The torch bearing miners were nearing Petrolo's Garage. Walking smartly in front of the parade of miners was a short man with a stocky build. Unlike the men behind him he wore a suit with a starched white collared shirt and dark tie. His large head was topped with a thatch of black hair shiny with Brylcreem. Thick eyebrows protruded like a bushy precipice over his steely eyes.
To my six-year-old eyes he seemed odd.
As he passed by, the wives of miners and their children waved to the little man. He waved back, but his face remained stoic.
He was maybe half a block's distance from Petrolo's Garage when Aunt Maggie looked down at me. "Stand up Alice Ann. Mr. Lewis will be passing by."
As Mr. Lewis walked past us he waved to Aunt Maggie.
"Hello, John," said Joe Petrolo, with a familiarity with which you would greet an old friend.
As the long line of miners followed, side-by-side, two and four abreast, holding the torches out in front of them, I asked my great aunt, "Who is Mr. Lewis."
"That was John L. Lewis," she replied, pride evident in her voice.
When the miners had finally passed Aunt Maggie took my hand. But before we turned to go back up the hill, Joe Petrolo handed me a penny candy fished from his pant pocket.
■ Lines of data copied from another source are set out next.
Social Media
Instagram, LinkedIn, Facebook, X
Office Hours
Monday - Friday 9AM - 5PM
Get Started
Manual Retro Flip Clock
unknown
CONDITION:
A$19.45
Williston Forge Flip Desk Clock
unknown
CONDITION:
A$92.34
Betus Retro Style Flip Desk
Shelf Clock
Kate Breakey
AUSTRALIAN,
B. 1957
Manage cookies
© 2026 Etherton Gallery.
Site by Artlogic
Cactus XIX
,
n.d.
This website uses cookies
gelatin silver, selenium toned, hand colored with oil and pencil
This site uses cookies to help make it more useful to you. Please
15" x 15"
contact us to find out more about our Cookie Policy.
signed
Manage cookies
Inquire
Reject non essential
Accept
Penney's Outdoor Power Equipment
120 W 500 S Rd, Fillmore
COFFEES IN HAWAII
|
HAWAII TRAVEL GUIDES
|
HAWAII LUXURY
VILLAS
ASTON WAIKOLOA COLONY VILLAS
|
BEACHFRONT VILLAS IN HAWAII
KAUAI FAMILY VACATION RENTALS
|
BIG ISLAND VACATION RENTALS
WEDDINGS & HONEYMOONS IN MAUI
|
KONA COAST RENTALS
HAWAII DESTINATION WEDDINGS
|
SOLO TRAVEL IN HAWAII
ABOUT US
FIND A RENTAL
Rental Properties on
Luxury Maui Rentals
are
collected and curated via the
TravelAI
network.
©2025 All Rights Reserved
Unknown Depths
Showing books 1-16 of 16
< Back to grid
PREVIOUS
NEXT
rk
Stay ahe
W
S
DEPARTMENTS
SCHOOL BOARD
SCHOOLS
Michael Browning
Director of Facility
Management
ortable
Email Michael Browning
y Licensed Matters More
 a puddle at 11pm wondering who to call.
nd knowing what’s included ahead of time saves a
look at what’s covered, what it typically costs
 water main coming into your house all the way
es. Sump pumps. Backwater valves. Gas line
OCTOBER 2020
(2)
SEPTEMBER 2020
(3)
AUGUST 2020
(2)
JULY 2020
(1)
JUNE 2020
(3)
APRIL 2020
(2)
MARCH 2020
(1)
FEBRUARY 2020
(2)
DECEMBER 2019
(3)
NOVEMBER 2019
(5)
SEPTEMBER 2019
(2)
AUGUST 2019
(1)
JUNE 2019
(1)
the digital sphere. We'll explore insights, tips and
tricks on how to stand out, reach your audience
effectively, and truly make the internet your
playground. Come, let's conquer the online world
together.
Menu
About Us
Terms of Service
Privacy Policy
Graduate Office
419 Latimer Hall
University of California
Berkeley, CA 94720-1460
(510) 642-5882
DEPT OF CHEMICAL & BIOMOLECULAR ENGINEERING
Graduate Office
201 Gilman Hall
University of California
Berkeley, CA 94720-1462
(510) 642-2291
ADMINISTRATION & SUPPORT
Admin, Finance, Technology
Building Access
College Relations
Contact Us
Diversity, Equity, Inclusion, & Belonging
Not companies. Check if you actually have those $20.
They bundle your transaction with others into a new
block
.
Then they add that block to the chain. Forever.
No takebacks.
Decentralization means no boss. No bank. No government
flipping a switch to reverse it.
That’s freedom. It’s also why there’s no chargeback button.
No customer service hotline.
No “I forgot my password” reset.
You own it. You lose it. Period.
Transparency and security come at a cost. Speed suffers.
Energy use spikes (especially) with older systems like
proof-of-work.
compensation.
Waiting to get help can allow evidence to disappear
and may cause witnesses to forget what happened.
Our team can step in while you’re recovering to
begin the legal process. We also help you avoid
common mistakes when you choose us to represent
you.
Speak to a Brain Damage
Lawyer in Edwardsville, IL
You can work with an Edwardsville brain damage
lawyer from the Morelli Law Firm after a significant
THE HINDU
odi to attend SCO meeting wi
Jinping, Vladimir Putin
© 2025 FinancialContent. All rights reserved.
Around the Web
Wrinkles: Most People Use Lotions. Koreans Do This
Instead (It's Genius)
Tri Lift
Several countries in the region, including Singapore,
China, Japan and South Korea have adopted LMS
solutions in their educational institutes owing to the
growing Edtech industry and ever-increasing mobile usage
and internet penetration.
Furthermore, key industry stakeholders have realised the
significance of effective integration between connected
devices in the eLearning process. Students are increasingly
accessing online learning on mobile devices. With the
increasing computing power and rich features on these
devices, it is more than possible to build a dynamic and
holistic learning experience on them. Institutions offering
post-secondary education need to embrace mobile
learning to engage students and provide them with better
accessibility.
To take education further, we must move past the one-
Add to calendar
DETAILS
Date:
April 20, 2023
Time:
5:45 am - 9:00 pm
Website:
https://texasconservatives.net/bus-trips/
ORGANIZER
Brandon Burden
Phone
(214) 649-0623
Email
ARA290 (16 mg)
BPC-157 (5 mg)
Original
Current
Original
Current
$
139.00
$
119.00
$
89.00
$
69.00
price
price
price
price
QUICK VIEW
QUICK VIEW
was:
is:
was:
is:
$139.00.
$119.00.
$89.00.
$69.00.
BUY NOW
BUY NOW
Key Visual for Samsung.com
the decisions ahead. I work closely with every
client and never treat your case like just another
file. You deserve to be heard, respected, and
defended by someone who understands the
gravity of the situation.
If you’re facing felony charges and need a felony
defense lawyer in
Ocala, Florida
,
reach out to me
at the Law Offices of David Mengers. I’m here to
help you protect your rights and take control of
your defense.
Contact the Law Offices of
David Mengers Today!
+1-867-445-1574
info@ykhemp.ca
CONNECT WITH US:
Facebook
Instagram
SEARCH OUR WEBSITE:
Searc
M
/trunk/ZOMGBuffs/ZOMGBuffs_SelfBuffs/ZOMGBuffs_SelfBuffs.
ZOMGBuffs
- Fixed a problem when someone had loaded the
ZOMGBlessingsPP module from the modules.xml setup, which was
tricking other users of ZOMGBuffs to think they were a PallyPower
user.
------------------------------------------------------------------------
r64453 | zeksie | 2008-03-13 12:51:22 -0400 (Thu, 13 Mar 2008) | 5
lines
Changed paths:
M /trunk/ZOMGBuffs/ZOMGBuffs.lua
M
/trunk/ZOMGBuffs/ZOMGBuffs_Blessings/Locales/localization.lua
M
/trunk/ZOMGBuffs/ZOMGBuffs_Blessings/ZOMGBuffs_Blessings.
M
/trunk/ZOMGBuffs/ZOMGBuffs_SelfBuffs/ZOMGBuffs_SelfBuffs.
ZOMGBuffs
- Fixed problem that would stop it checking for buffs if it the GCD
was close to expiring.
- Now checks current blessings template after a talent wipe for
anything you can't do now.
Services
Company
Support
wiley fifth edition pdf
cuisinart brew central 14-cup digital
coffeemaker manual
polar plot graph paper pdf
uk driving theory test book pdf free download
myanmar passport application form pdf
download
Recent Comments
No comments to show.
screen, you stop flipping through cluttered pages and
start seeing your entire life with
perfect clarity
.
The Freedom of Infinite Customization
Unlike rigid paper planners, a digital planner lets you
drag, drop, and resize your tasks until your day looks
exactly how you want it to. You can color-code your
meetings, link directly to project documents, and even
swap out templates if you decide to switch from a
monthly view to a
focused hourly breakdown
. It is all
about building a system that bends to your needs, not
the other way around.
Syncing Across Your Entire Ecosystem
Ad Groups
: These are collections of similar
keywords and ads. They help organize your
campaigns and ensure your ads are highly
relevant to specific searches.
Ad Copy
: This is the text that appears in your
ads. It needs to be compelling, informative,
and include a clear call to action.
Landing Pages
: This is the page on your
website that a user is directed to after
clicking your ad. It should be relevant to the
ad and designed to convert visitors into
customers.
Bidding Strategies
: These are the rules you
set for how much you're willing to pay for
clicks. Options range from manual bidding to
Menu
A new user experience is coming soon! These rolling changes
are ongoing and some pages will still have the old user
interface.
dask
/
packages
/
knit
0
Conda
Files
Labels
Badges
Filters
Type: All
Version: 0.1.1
I had come to expect the candy from his magic pocket that seemed to store an endless amount of caramels, bubble gum and my favorite, jaw breakers.
Before I went to sleep that night, Aunt Maggie told me the story of John L. Lewis and how he headed the United Mine Workers to bargain for better wages and safer working conditions for coal miners. His efforts came to late for her husband and for a younger brother, whose right leg was mangled by a run away coal car when he was only twelve, leaving him to hobble around on a wooden leg the remainder of his shortened life.
I am reminded of standing for John L. Lewis each time I see that famous and touching scene in To Kill A Mockingbird when Atticus Finch leaves the courtroom and the Black minister urges Scout and Jem to stand. "Your father is passing," he tells them. It is one of the most moving and dramatic scenes in motion picture history.
John L. Lewis was a ruthless, granite-jawed, cigar smoking rebel who split the CIO from the American Federation of Labor and warred with his rival for more than two decades. With no remorse, he sanctioned a prolonged strike by coal miners in the midst of World War II. While disavowing communism, he hired known communists as organizers to swell the ranks of the unions he led.
John L. Lewis was no Atticus Finch.
If Maggie Green of Grantown were here today, no doubt she would strongly disagree. And I would love her all the more for it.
I hear the creak of the porch swing. I feel the warmth of her arms holding me close and the softness of her lap that became my pillow when I could no longer resist the rythmic sway of the swing.
Maggie Green never went to school, but she learned to read and write, even though the addressee of her letter was left to figure out where one sentence ended and another began. Punctuation was not among her learned skills.
Thank you Aunt Maggie for Mr. Lewis and Joe Petrolo, penny candy and fresh rubbard pie, baths in a tub on the kitchen table, candle guided walks to the outhouse in the middle of the night, the aroma of freshly baked bread and cinnamon rolls wafting through open windows, running through the rows of white sheets fluttering on the clothes line, and the creaking of the porch swing.
Perhaps this is what I will find in Heaven. I know I'll find you there, Maggie Green.